[Data items]
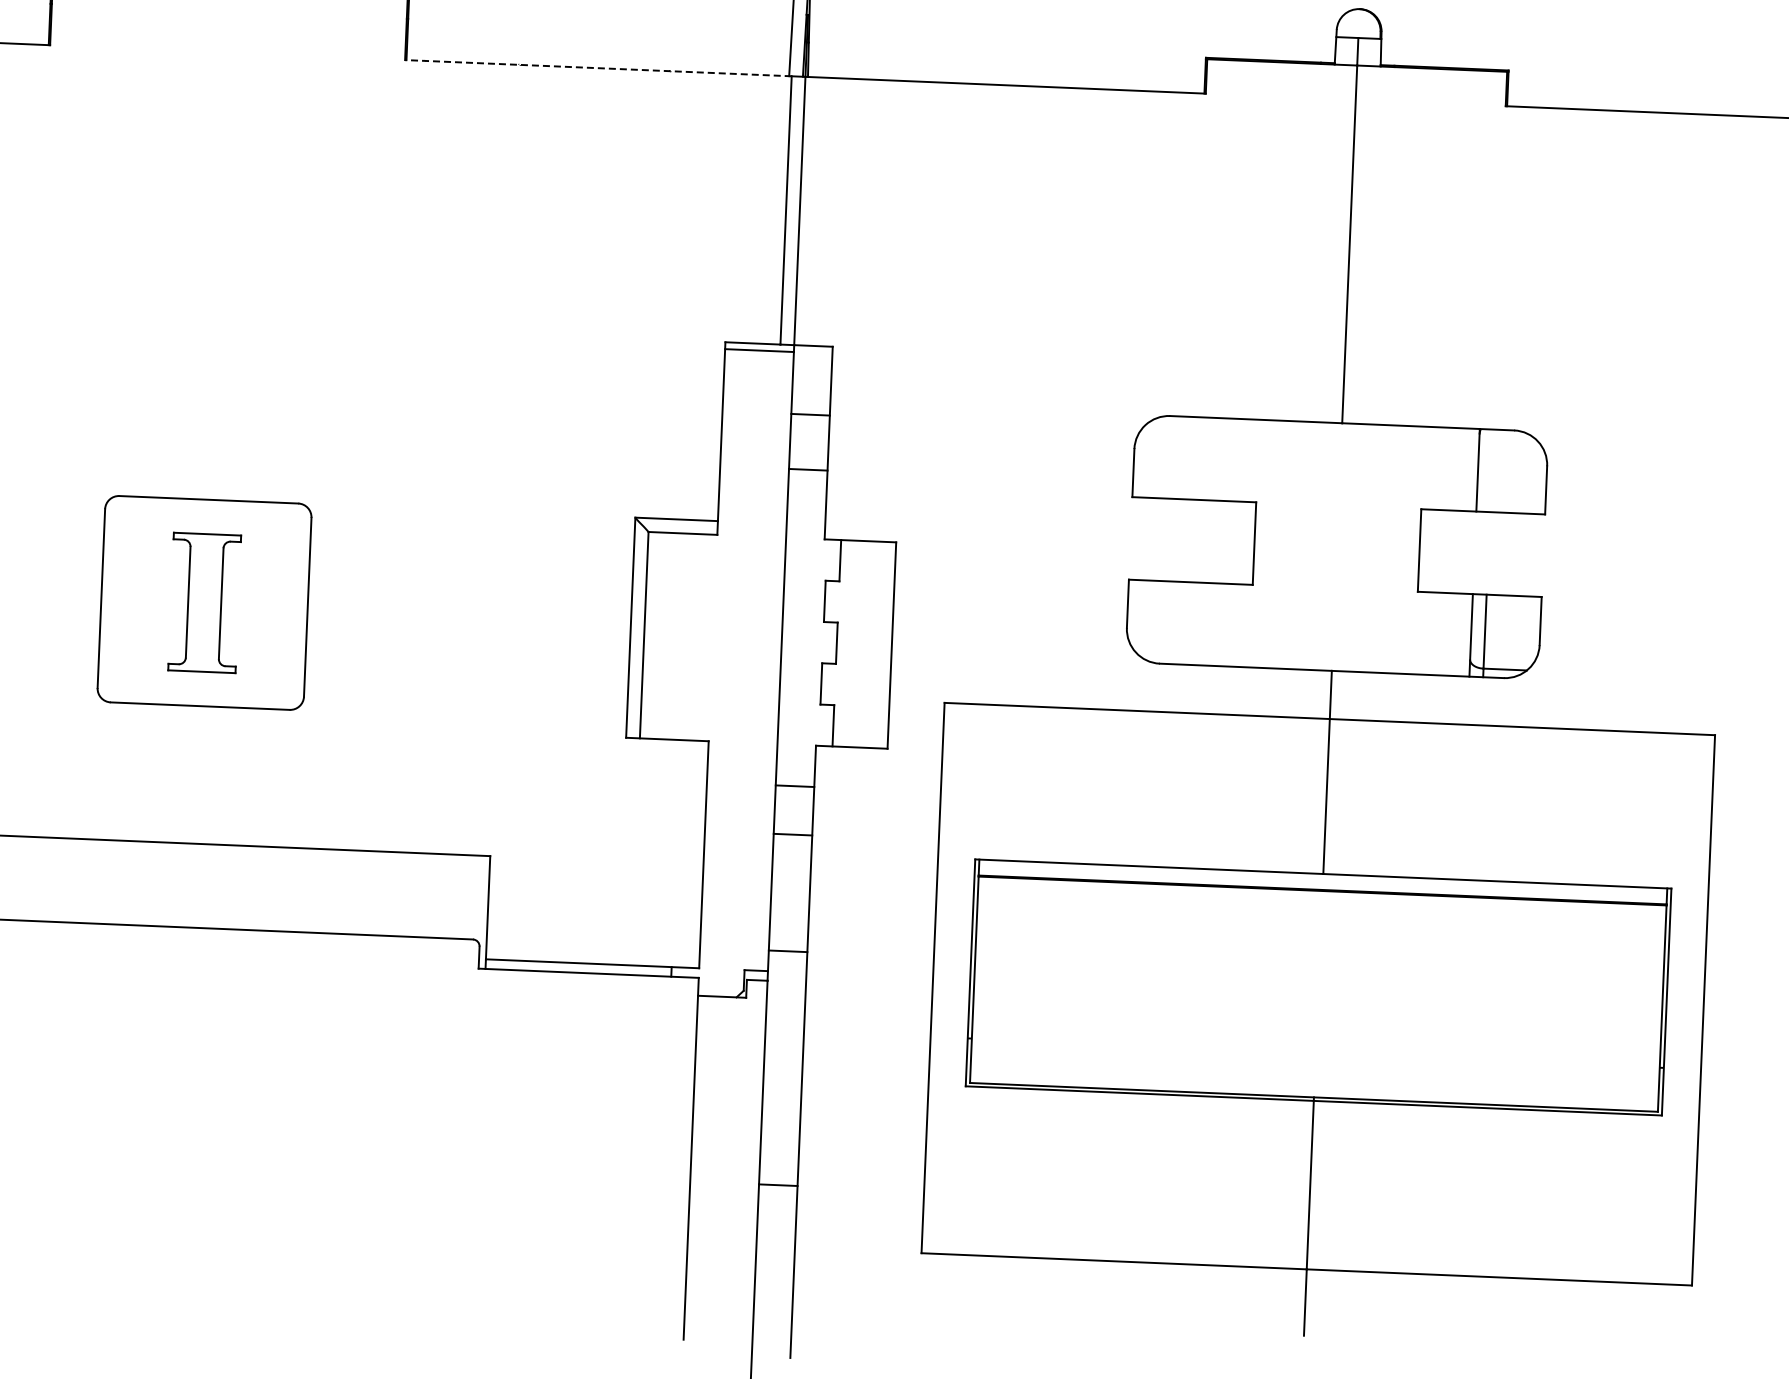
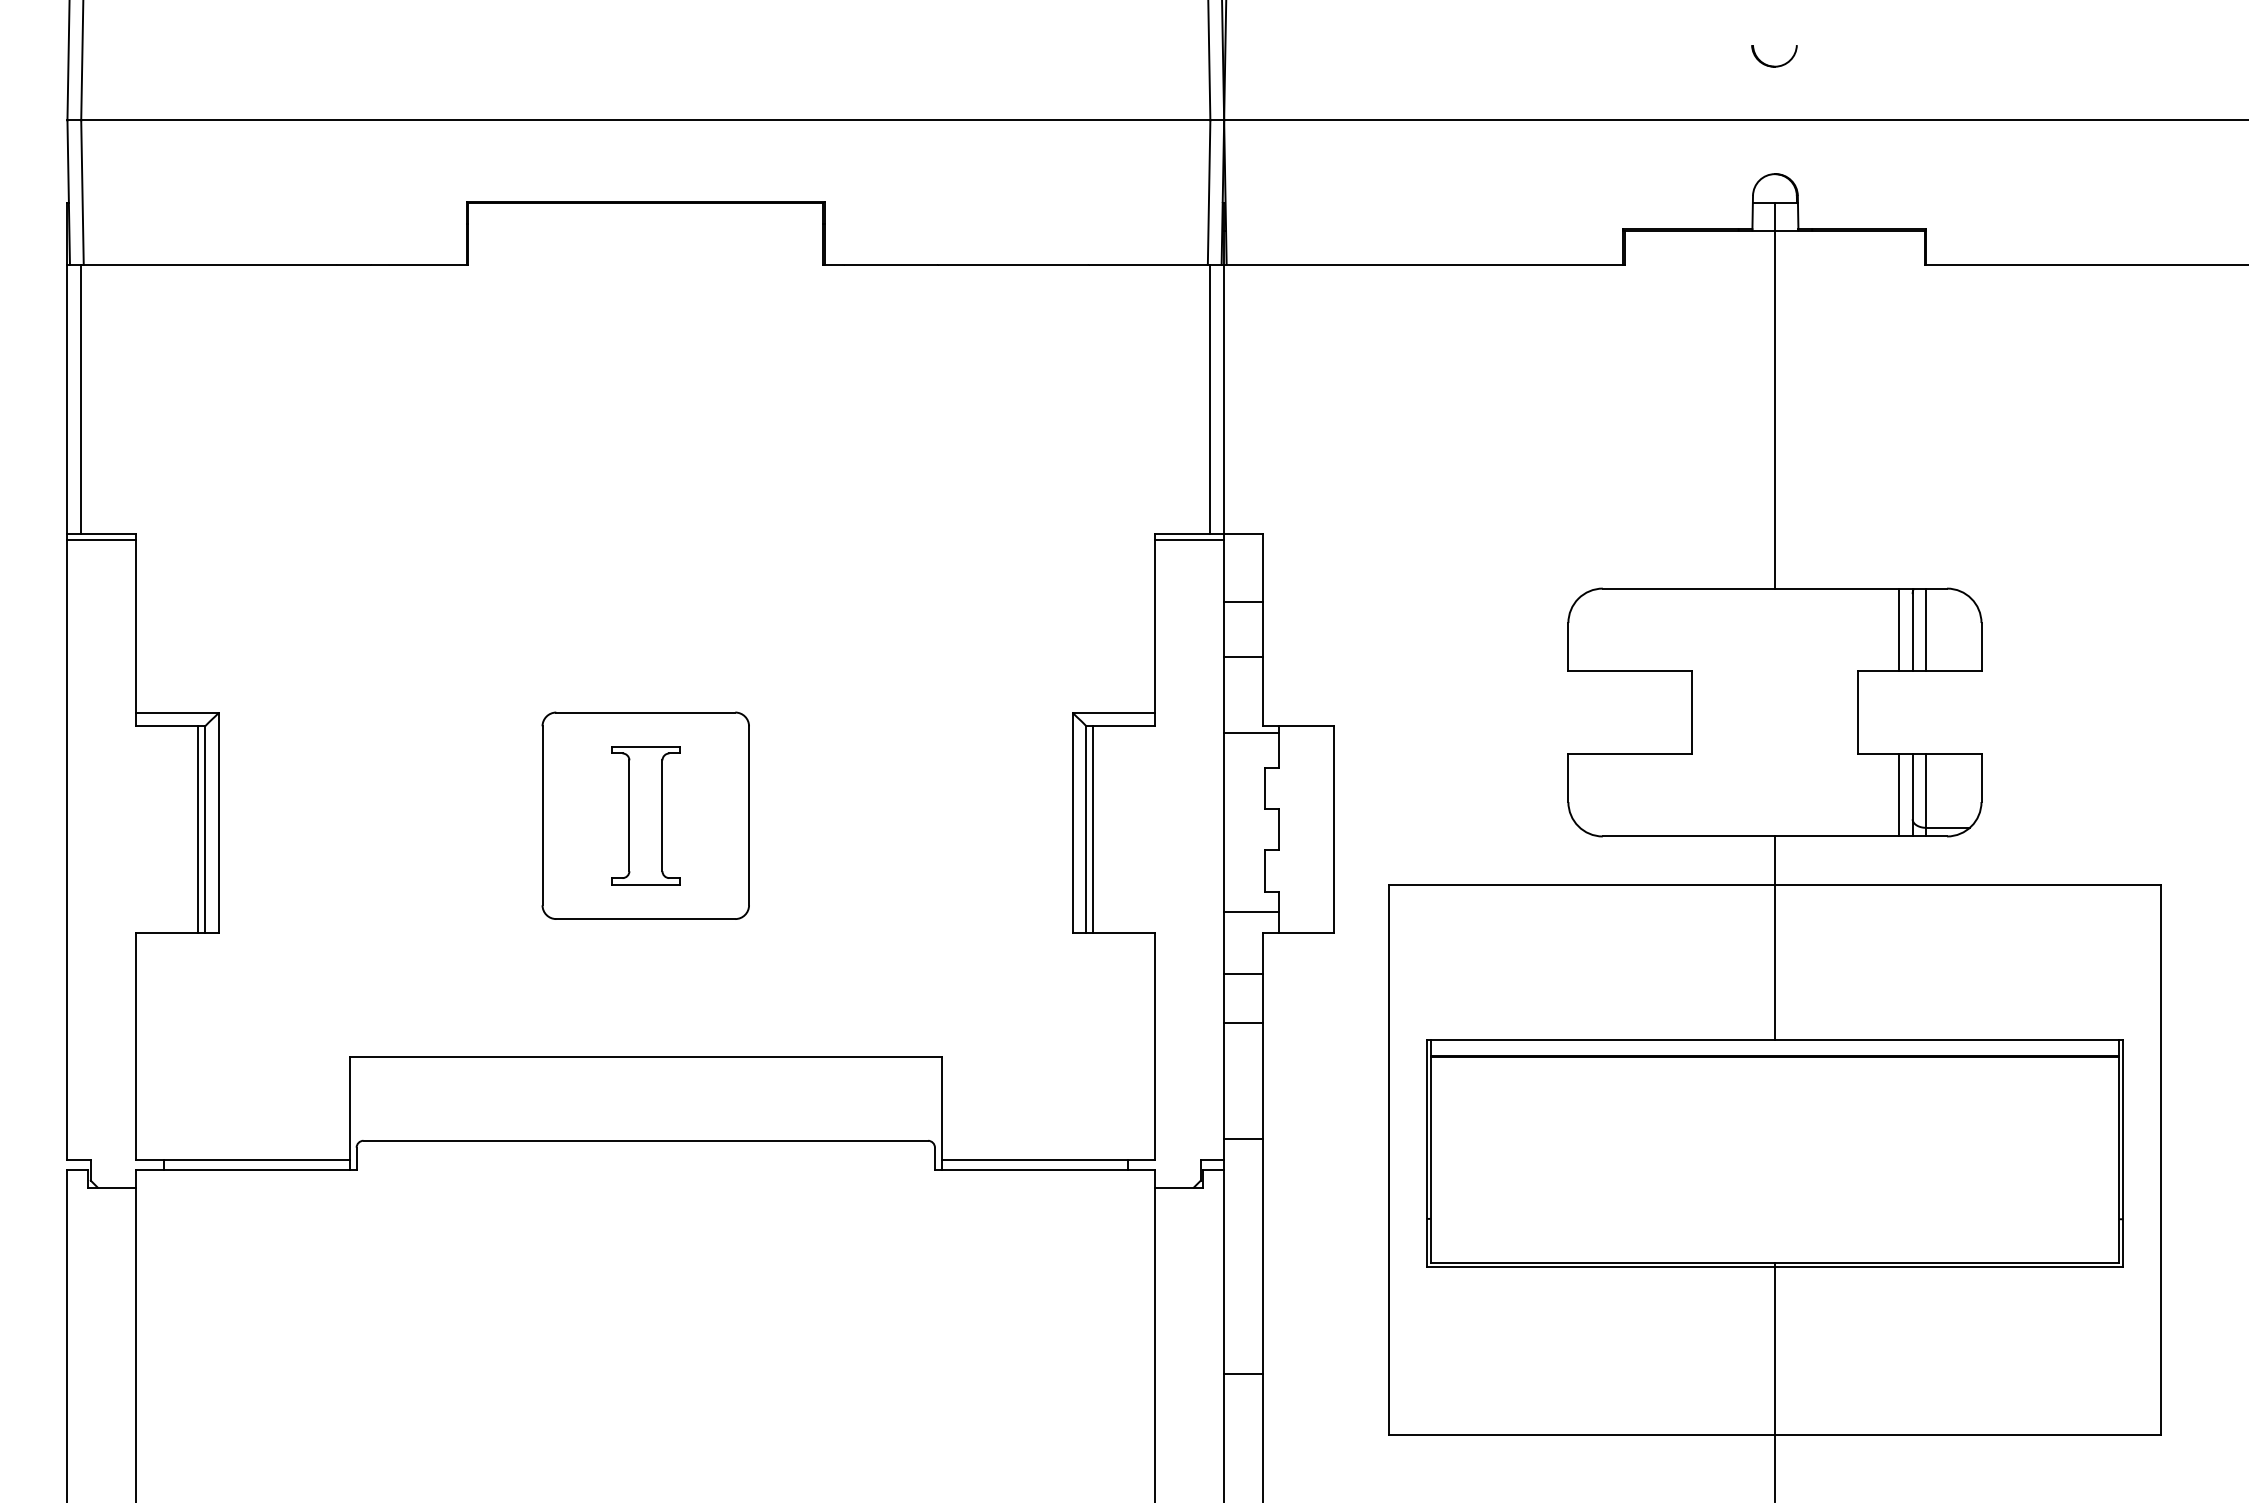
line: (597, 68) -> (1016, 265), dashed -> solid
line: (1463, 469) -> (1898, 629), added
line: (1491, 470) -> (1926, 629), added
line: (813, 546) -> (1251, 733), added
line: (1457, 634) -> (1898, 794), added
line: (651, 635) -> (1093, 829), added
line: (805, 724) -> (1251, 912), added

* [What needs to be done]:
Reproduce the data in full. Do not carry over any picture.

* [Result]:
line: (597, 68) -> (1016, 265), dashed -> solid
line: (1463, 469) -> (1898, 629), added
line: (1491, 470) -> (1926, 629), added
line: (813, 546) -> (1251, 733), added
line: (1457, 634) -> (1898, 794), added
line: (651, 635) -> (1093, 829), added
line: (805, 724) -> (1251, 912), added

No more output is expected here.